- _Selected text_
::::

We’re All Girls

By Mia Ogle

The past couple of years have kindled a newfound interest in Lena Dunham’s 2012 HBO TV show Girls. TikTok and Instagram have been teeming with clips and edits of Hannah Horvath and her controversial band of friends (there’s even a Girls Rewatch Podcast that has been climbing through the ranks since its debut in 2023). Girls comes on the heels of plenty of revolutionary TV shows about 20-somethings living in New York City. Probably the most notable is Sex and The City, which presents a glossy version of life in NYC. Carrie and her friends have problems, certainly, but they cry about gorgeous men in designer shoes and never fail to debrief over a sexy cocktail. Everybody wants to be Carrie, Samantha, Charlotte, or Miranda. Or at least they wanted to — until now.

::::

- _Extracted information_
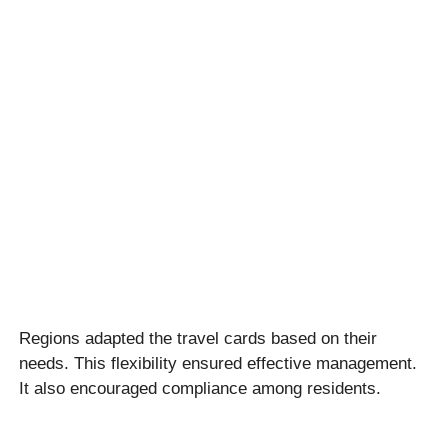
Regions adapted the travel cards based on their
needs. This flexibility ensured effective management.
It also encouraged compliance among residents.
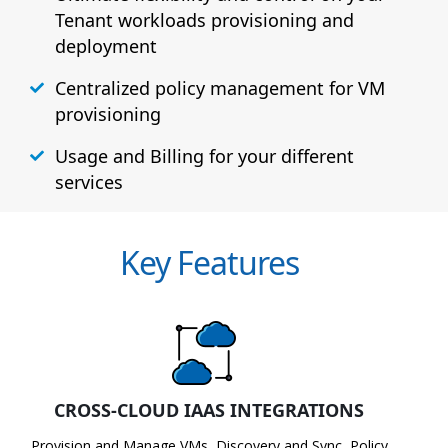
Tenant workloads provisioning and
deployment
Centralized policy management for VM
provisioning
Usage and Billing for your different
services
Key Features
CROSS-CLOUD IAAS INTEGRATIONS
Provision and Manage VMs, Discovery and Sync, Policy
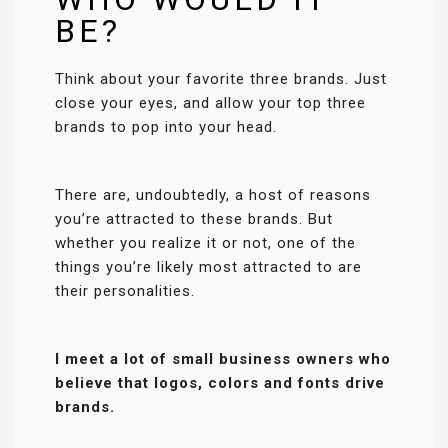
BE?
Think about your favorite three brands. Just
close your eyes, and allow your top three
brands to pop into your head.
There are, undoubtedly, a host of reasons
you’re attracted to these brands. But
whether you realize it or not, one of the
things you’re likely most attracted to are
their personalities.
I meet a lot of small business owners who
believe that logos, colors and fonts drive
brands.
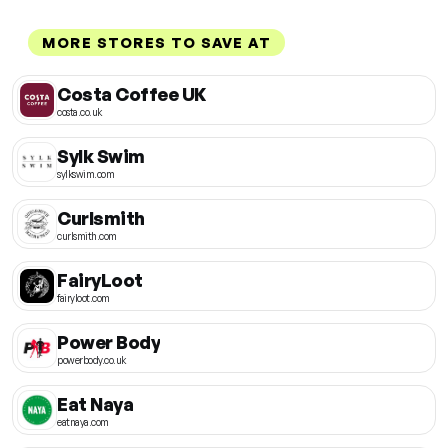
MORE STORES TO SAVE AT
Costa Coffee UK
costa.co.uk
Sylk Swim
sylkswim.com
Curlsmith
curlsmith.com
FairyLoot
fairyloot.com
Power Body
powerbody.co.uk
Eat Naya
eatnaya.com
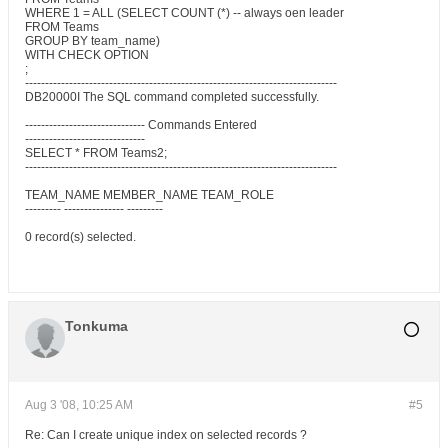
WHERE 1 = ALL (SELECT COUNT (*) -- always oen leader
FROM Teams
GROUP BY team_name)
WITH CHECK OPTION
;
------------------------------------------------------------------------------
DB20000I The SQL command completed successfully.
------------------------------ Commands Entered
------------------------------
SELECT * FROM Teams2;
------------------------------------------------------------------------------
TEAM_NAME MEMBER_NAME TEAM_ROLE
--------- --------------- ---------
0 record(s) selected.
Tonkuma
Aug 3 '08, 10:25 AM
#5
Re: Can I create unique index on selected records ?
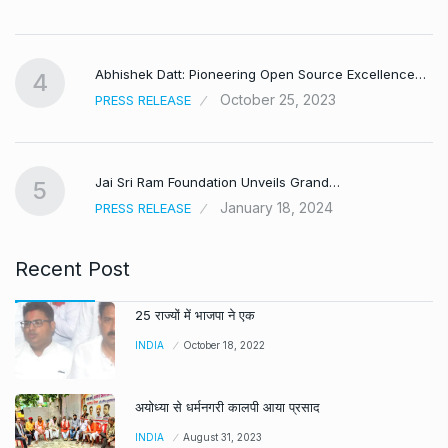
,
Abhishek Datt: Pioneering Open Source Excellence…
4
October 25, 2023
PRESS RELEASE
Jai Sri Ram Foundation Unveils Grand…
5
January 18, 2024
PRESS RELEASE
Recent Post
25 राज्यों में भाजपा ने एक
INDIA
October 18, 2022
अयोध्या से धर्मनगरी कालपी आया प्रसाद
INDIA
August 31, 2023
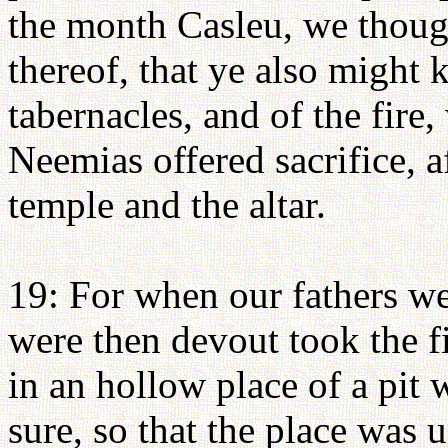
the month Casleu, we though
thereof, that ye also might k
tabernacles, and of the fir
Neemias offered sacrifice, a
temple and the altar.
19: For when our fathers wer
were then devout took the fir
in an hollow place of a pit 
sure, so that the place was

::::

Continue the piece on the HBO show Girls, picking up after its final sentence.

2024 gave rise to Brat Summer, a hedonistic bender spearheaded by Charli xcx’s most recent album. On Brat, Charli sings about various decidedly unsexy topics — from jealousy to contemplating suicide — over the upbeat pound of hyper-pop. She is vulnerable about the torments of life, transforming them into something gritty and real yet ultimately emboldened and triumphant. Brat’s success speaks to a culture that not only tolerates the less glamorous parts of life but encourages them. And this cultural embrace of messiness has opened the door for the perfectly and painfully real Girls.

This phenomenon is best illustrated by season one episode three of Girls, “All Adventurous Women Do,” in which Hannah learns that she has HPV. Hannah assumes that her college boyfriend Elijah is the culprit, so they meet up at a bar where Elijah reveals that he is gay. Hannah is shocked and begins to cry, which she describes as “an inappropriate physical reaction to my total joy for you and your self-discovery.” But any joy for Elijah’s so-called self-discovery quickly devolves into a catty argument in which Hannah proclaims “I was supposed to know that you were gay? Because this fruity little voice that you’ve put on is a new thing.”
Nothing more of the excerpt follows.